Right about then, Jean and I had a minor philosophical argument about which was more embarrassing: calling, or not calling. I argued that if we called, the entire town would know within a couple of minutes that two intelligent city slickers, reporters who had both navigated the streets of Asia, couldn t find their way out of a treed park full of paths.
She argued that the longer we stayed there walking in circles, examining poop for answers to the great universal questions, the stupider we were. She won.
We dialed 911, and we took turns explaining to the RCMP how we got there. Both of us were imagining the night we faced if they didn't find us. I was picturing having to take my watch apart and use the glass lens to burn some moss to make fire. I was also imagining a night freezing my butt off, huddled up to a skinny Chinese girl for warmth. (Later, it occurred to me: what was I going to open the watch with? My teeth?)
I'm not sure what was going through Jean's head. She had her coat over her head and was pretty quiet. The RCMP sent a team coming from two different directions. They kept in communication with us by cell phone, running the sirens until they got close enough for us to walk towards the sound.
Search and Rescue member Roy Fillion found us. Apparently, if we had walked over one more anonymous hill, we would have found the walking path. It was less than 75 feet away. The RCMP drove us through the forest to the car, and we took pictures of each other in the back of the paddy wagon (City Girls Laughing their Heads Off).
I asked our driver, Constable Andrusiak, if people get lost in St. Cyr a lot. Oh yeah, all the time, he said. Then he paused a little. Not usually during the day, though. I told Andrusiak that, as members of the press, we were professionally obliged to report on how we had saved him from being lost in the forest overnight.
Jean and I had agreed not to tell anyone about our misadventure. But on Monday, I spilled the beans. I made the mistake of telling the Progress pressman, Gord Carter, first. Not normally a man given to smilling, I have never seen Gord so happy. Within minutes, the publisher, Ron Tetz, came in saying it was all over the radio. (He was kidding, but we believed him.)
Later, the Group Publisher from Bowes Publishers called Ron to ask him if he was going to include GPS Units in next year's budget. The whole office was delighted. From their level of amusement, you'd think we had done something really stupid, or something.

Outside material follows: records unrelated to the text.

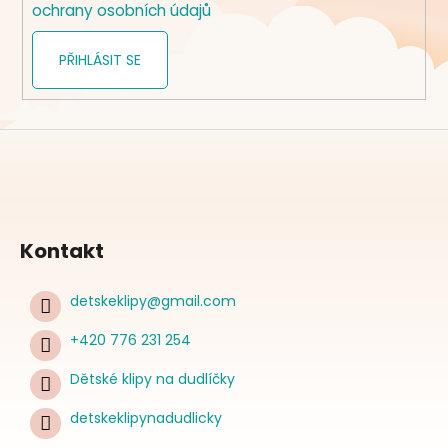
ochrany osobních údajů
PŘIHLÁSIT SE
Kontakt
detskeklipy
@
gmail.com
+420 776 231 254
Dětské klipy na dudlíčky
detskeklipynadudlicky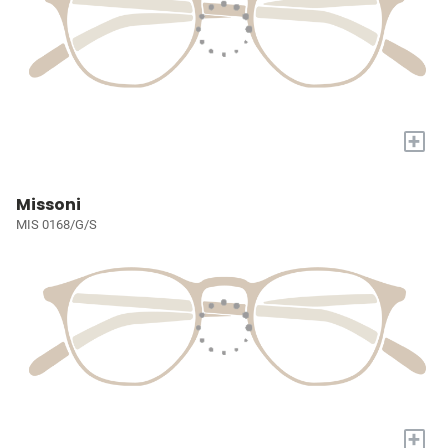
+
Missoni
MIS 0168/G/S
+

Now, it seems, I can't walk anywhere without hearing the word "GPS," or getting invitations to go hiking. Jean and I are the laughingstock in town, but in a nice way.
One person who showed tremendous class about it all was the manager of the Meadow Lake Co-op store. His store was robbed at the exact moment we were radio-ing for help from amidst the pussy willows.
In our interview this morning, he told me it took the RCMP two hours to get back to him. Because they were rescuing two people lost in the woods. "Remember?", he asked, with a little crook of a smile.